CONCERTO: Dave Douglas & Joey Baron Duo



CONCERTO: Dave Douglas & Joey Baron Duo
Auditório de Espinho - Academia
14 Abr 2023 | sex | 21:30


Não nego que a proposta do Auditório de Espinho para a noite da passada sexta feira me levantou algumas reservas. “Escaldado” por uma ou outra experiência anterior de não boa memória, no encontro de um trompetista com um baterista preocupava-me a eventual preponderância do segundo em relação ao primeiro. Mas como ficar indiferente ao facto de estar perante “dois músicos de excelência do jazz mundial”, de um lado Dave Douglas, “prolífico trompetista, conhecido pela amplitude estilística do seu trabalho e pela sua extensa discografia” e do outro Joey Baron, “baterista que fez parte da banda de Bill Frisell durante uma década e colaborou com nomes como Dizzy Gillespie, Tony Bennett, Chet Baker, Laurie Anderson, Stan Getz, David Bowie, Philip Glass ou Al Jarreau”? A juntar a estes pergaminhos, há todo um cruzamento de momentos marcantes que ambos trilharam em conjunto, desde os idos de 1990, e onde se incluem o projeto Masada, de John Zorn ou um sexteto que homenageava Dizzy Gillespie. Perante isto, as opções resumiram-se a ir ou… ir. E fui.

O concerto arrancou com um longuíssimo solilóquio de Joey Baron, baqueta na mão direita a marcar o ritmo e toda uma combinação de sons que, mais do que assumirem o papel de uma “viagem” exploratória, mostraram que a lógica do concerto assentaria no improviso. A confirmação viria com a entrada em cena de Dave Douglas, os acordes de “The Man I Love”, de Gershwin, a servirem de ponto de partida para um conjunto de exercícios de reinterpretação livre do tema, numa deriva que, com frequência, “trocou as voltas” a Joey Baron e resultou em significativos acenos de cabeça e amplos sorrisos. Esta espécie de provocação foi uma constante ao longo do concerto, proporcionando momentos com tanto de lúdico como de didático e mostrando ao público de Espinho o quanto de cumplicidade e brilhantismo se abriga na música destes dois grandes senhores, capazes de assumirem o momento de um concerto como se de um ensaio se tratasse (ou o momento de um ensaio como se fora um concerto).

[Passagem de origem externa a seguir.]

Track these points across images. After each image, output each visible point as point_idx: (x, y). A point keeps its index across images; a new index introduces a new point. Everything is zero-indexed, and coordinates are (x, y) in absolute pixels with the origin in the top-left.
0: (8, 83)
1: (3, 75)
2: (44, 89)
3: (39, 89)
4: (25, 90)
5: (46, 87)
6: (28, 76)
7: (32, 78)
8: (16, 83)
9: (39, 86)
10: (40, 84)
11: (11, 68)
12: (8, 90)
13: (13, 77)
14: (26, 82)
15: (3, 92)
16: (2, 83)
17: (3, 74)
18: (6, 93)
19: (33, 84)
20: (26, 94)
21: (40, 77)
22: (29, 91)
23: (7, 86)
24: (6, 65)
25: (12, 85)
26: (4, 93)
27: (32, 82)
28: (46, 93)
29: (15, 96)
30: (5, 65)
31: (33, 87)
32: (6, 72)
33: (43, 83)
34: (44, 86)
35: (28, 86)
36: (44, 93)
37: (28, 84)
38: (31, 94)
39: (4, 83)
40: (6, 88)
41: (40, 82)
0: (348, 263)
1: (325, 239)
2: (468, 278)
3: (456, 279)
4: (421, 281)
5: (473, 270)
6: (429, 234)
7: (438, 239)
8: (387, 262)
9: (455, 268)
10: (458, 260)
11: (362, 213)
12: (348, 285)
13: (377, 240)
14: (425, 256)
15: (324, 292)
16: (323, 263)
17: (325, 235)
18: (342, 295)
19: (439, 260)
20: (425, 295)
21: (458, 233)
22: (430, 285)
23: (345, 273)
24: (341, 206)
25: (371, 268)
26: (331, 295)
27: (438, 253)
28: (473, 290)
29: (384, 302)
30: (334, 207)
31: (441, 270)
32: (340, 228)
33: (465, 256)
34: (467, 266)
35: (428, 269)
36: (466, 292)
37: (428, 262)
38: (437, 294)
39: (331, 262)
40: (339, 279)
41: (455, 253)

De pé, Dave Douglas posiciona-se à esquerda e parece meditar. Baron mostra os sentidos sempre alerta, pronto a reagir a uma frase mais destacada ou a uma nota mais espremida. A natural tendência para vermos, no encontro entre os dois músicos, uma espécie de duelo e irmos em busca de um vencedor fica-se pelas intenções. O espírito sublimemente cooperativo que animou Douglas e Baron remetem para Almada Negreiros e o postulado de que “1+1=1”, isto é, que “o individualismo morreu, estamos na era colectivista”. A uma criteriosa escolha de padrões, por onde perpassaram Thelonious Monk e Chet Baker, acrescentaram os dois músicos um conjunto de composições próprias e doses generosas de improviso, fazendo do concerto uma conversa criativa, ao mesmo tempo fascinante e inspiradora. A intimidade e espontaneidade entre os dois e a interacção com o público fizeram com que o espaço do Auditório de Espinho fosse, (quase) como nunca, um comprometido e imersivo clube de jazz. Pouco mais de uma hora foi o tempo do concerto, mas que ficará nos nossos corações por muito mais tempo.